Let go of thousands of years and relax completely.
Open your hands and walk, innocent.
~ Shitou Xiqian (8th Century Chinese Zen Master)
Out for a bike ride, I headed up Wold Creek road past where it turns to dirt, on over a rattly cattle guard and turned around at the second cattle guard. From there I left the road behind for mountain bike trails, both single track and old roads. I had climbed some hills, sweat forming on my brow even in the chill of late evening air, and now had the joy of descending, winding my way down to the river. After going through a couple of cattle gates, I found myself on the banks of this magnificent river who had turned a pewter silver in the quickly setting sunlight. The color of liquid mercury, coming from the river reflecting the clouds, reflecting the already set sun. There were holes in the cloud layer through which I could see the tops of clouds glowing pink and peach in the westerly light.
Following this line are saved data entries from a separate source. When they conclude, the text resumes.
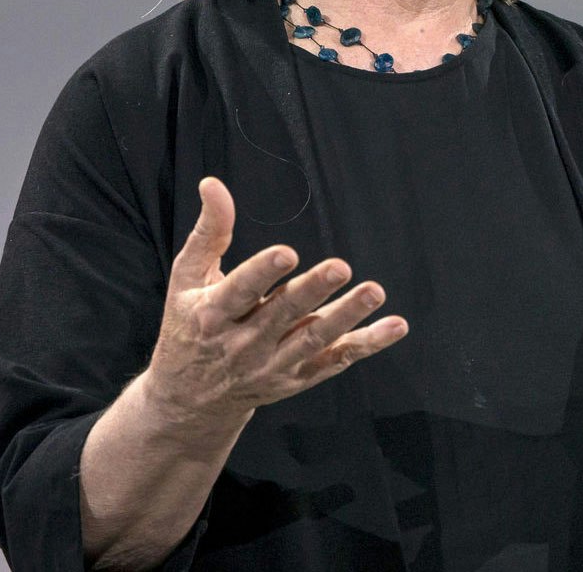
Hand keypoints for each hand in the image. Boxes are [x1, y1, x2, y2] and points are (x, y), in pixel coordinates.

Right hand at [141, 177, 407, 429]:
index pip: (239, 292)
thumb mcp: (187, 279)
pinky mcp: (297, 378)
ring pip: (313, 341)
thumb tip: (213, 184)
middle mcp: (243, 345)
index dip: (262, 273)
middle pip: (282, 315)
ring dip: (346, 317)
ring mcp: (272, 365)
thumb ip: (209, 233)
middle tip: (341, 267)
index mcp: (212, 315)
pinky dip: (366, 345)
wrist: (190, 398)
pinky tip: (395, 326)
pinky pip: (336, 360)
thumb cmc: (189, 324)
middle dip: (312, 291)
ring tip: (374, 292)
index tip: (287, 253)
It was breath taking and like an idiot I stood there in amazement trying to capture and hold on to what I was seeing.
Later, as I pedaled up the driveway past marmot rock, whose namesakes were surely underground sleeping or doing whatever marmots do in their burrows (having a bit of tea, perhaps), I was suddenly struck with a realization that caused me to relax completely and smile. “You can’t hold on to anything,” the universe seemed to be shouting at me. Not the sunset, not the river, not my daughters, not my wife, not my health and certainly not my life. Definitely not my hair, which is already leaving me, and not my cares. I can’t hold on with these ridiculous words nor photographs nor memories; not with who I think I am, who I tell myself I was nor who I want to become. There is nothing to hold on to and no one to do the holding anyway.
With that flood of understanding, I took off my biking shoes and felt a deep relaxation that I had not felt for days. I let go of everything, for a moment, and rested free in this world.